**EXCERPTED TEXT:**
CONSULTING AGREEMENT

 

CONSULTING AGREEMENT dated as of September 14, 2016 (the “Agreement”) by and between Earnest Ortega, an individual (the “Consultant”) and Towerstream Corporation, a Delaware corporation (the “Company”).

 

WHEREAS, the Company desires to engage Consultant to provide certain services related to sales and marketing and Consultant is willing to be engaged by the Company and to provide such services, on the terms and conditions set forth below;

 

NOW, THEREFORE, in consideration of the mutual covenants and agreements contained herein, the receipt and sufficiency of which are hereby acknowledged, the Company and Consultant agree as follows:

 

1.     Consulting.     The Company hereby retains Consultant, and Consultant hereby agrees to make himself available as a consultant to the Company, upon the terms and subject to the conditions contained herein. During the Consultant Term (as hereinafter defined), Consultant shall provide consulting services to the Company related to the Scope of Work set forth on Schedule A for the Company. The Consultant shall work on-site at the Company’s offices Monday through Friday during the Company’s general working hours, with it being understood that he may arrive midday on Mondays and leave midday on Fridays.

**LISTING:**
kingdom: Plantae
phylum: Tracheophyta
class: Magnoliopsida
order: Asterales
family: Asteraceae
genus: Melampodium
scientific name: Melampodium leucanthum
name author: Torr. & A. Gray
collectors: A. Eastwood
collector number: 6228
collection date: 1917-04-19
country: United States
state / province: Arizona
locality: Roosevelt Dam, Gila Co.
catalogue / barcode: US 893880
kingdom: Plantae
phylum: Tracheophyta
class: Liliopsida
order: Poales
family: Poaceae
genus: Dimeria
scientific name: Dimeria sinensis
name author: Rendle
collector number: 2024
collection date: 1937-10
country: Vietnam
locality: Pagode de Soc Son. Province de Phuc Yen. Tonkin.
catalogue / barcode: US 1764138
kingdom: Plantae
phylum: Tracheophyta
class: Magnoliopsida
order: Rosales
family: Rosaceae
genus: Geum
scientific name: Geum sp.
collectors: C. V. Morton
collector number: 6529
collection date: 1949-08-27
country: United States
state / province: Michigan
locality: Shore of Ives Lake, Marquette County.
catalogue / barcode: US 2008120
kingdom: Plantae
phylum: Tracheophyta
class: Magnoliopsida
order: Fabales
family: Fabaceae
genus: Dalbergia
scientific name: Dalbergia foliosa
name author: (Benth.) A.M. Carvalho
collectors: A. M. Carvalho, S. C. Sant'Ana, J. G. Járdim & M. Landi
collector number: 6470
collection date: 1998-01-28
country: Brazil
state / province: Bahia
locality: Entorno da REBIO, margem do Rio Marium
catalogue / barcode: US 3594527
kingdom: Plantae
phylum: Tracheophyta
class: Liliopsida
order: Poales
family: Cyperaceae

**TASK DETAILS:** Pick up the consulting agreement after its last sentence and continue it.

**EXERCISE RESULT:**
 

2.       Term. Subject to the provisions for termination hereinafter provided, the term of this Agreement shall commence on September 14, 2016 and shall terminate on December 31, 2016 (the “Consultant Term”).

 

3.    Compensation. In consideration of the services to be rendered by Consultant hereunder, the Consultant shall receive the following compensation through the Consultant Term: (i) 25,000 stock options per month at an exercise price of $ per share and (ii) $12,000 cash per month. The options shall vest on the date of grant.

 

4.       Termination. The Agreement may be terminated at any time by the Company or the Consultant upon 30 days’ written notice to the other party.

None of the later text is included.